From leafy greens to cauliflower, it’s time to think about what to veggies to plant in your fall garden.
Cool-season plants, meaning those that tolerate a light frost, thrive in short daylight hours and even taste better when grown in cooler temperatures, and are best started as seedlings rather than sown directly in the ground.
Simply plug seedlings into any open space in the late summer garden — they will benefit from the shade of summer crops while the weather is still hot — and watch them grow.
Once daytime temperatures are around 70 degrees Fahrenheit, cut summer crops back to the ground to let fall crops receive full sun.
7 Crops to Plant in Your Fall Vegetable Garden:
1. Brussels Sprouts
Exposure to frost actually improves the flavor of Brussels sprouts. ‘Diablo’ and ‘Dimitri’ varieties are best for late-season gardening and take about three months for sprouts to appear. Harvest when firm and green. Brussels sprouts mature in 90 days.
Cabbages are heavy feeders that require healthy soil and regular watering. Early varieties include ‘Stonehead,’ ‘Dakri’ and ‘Golden Acre.’ Plant seedlings six to eight weeks before the first frost. Cabbage matures in 70 to 95 days depending on variety.
Early varieties such as ‘China Rose’ and ‘Daikon’ grow quickly, so make sure to check regularly. Sow six weeks before the first frost. Harvest before the root is 1 inch in diameter. Radishes mature in 25 to 50 days depending on variety.
This plant produces bigger and better-tasting crops when grown in cool weather. Plant 10 weeks before the first frost. Help keep the ground cool and moist by mulching around seedlings. Feed three weeks after transplanting with an organic, low-nitrogen fertilizer. Broccoli matures in 80 days.
Carrots are easy to grow and tolerate light frost. Fast-growing ‘Primo’ matures in about 60 days. If temperatures turn cold early, baby carrots can be harvested and enjoyed even if they’re not fully mature. Carrots mature in 60 to 80 days depending on variety.
6. Snow Peas
Appropriately named, snow peas grow best in cool temperatures. They like moist soil, so water regularly. Choose seedlings of early varieties such as ‘Short N’ Sweet’ or ‘Dwarf White Sugar.’ Harvest when the pods are a few inches long with peas that aren’t fully developed. Snow peas mature in 50 to 75 days depending on variety.

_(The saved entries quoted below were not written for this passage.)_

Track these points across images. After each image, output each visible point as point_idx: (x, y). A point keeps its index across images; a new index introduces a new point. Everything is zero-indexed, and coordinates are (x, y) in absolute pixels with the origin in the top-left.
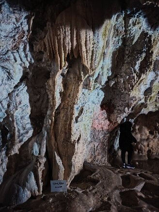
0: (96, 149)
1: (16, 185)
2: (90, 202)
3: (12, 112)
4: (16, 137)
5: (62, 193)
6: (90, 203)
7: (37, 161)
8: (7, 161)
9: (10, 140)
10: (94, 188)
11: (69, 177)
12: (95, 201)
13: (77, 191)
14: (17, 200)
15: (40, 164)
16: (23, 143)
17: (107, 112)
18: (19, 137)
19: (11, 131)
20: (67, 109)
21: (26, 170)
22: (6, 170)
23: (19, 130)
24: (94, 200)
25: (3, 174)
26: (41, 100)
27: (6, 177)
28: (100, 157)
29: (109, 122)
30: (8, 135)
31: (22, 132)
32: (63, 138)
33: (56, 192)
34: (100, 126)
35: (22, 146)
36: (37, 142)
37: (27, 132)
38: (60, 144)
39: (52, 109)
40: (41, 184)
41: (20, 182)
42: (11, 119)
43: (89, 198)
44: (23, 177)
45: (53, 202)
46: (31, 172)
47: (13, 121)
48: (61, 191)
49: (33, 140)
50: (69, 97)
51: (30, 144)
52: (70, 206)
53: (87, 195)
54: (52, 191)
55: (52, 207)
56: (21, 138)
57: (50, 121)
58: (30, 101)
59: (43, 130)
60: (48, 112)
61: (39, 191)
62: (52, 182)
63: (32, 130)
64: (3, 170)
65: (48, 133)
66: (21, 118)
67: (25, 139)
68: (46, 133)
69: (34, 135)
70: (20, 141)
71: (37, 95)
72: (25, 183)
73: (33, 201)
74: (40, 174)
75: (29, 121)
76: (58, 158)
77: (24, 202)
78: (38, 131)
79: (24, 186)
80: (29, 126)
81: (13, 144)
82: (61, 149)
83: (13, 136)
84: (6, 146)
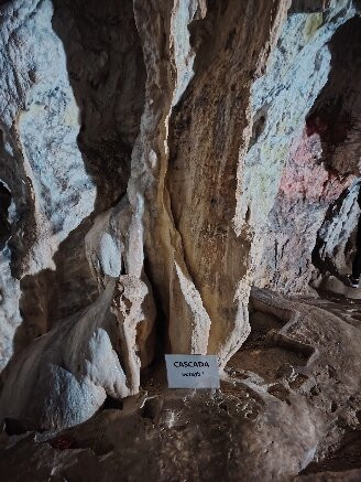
0: (279, 251)
1: (54, 369)
2: (306, 430)
3: (7, 117)
4: (39, 216)
5: (205, 392)
6: (305, 434)
7: (118, 294)
8: (19, 293)
9: (19, 225)
10: (302, 377)
11: (224, 343)
12: (319, 425)
13: (252, 386)
14: (62, 414)
15: (129, 304)
16: (64, 235)
17: (323, 139)
18: (49, 214)
19: (19, 194)
20: (220, 102)
21: (82, 324)
22: (19, 320)
23: (45, 193)
24: (314, 423)
25: (11, 332)
26: (114, 80)
27: (23, 340)
28: (292, 273)
29: (326, 173)
30: (12, 208)
31: (56, 196)
32: (201, 220)
33: (186, 391)
34: (298, 186)
35: (62, 246)
36: (112, 232)
37: (75, 199)
38: (193, 239)
39: (159, 104)
40: (135, 364)
41: (67, 360)
42: (9, 148)
43: (297, 414)
44: (75, 345)
45: (180, 427)
46: (100, 330)
47: (18, 155)
48: (202, 385)
49: (100, 223)
50: (228, 45)
51: (89, 238)
52: (241, 447)
53: (289, 403)
54: (171, 384)
55: (179, 445)
56: (55, 218)
57: (154, 157)
58: (73, 77)
59: (131, 189)
60: (146, 121)
61: (129, 384)
62: (169, 359)
63: (94, 192)
64: (11, 320)
65: (147, 202)
66: (49, 146)
67: (72, 222)
68: (141, 202)
69: (100, 210)
70: (56, 230)
71: (98, 53)
72: (85, 365)
73: (115, 414)
74: (130, 334)
75: (78, 157)
76: (187, 287)
77: (84, 420)
78: (111, 197)
79: (81, 373)
80: (80, 176)
81: (31, 239)
82: (194, 255)
83: (27, 211)
84: (10, 246)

7. Kale and Other Leafy Greens
As decorative as it is delicious, the frilly leaves are a pretty addition to fall gardens — and leafy greens taste even better after a frost. Sow seeds of early varieties such as ‘Red Russian’ and ‘Winterbor’ directly into the soil. Baby leaves can be harvested as early as 30 days for smoothies and salads. Kale matures in 70 days.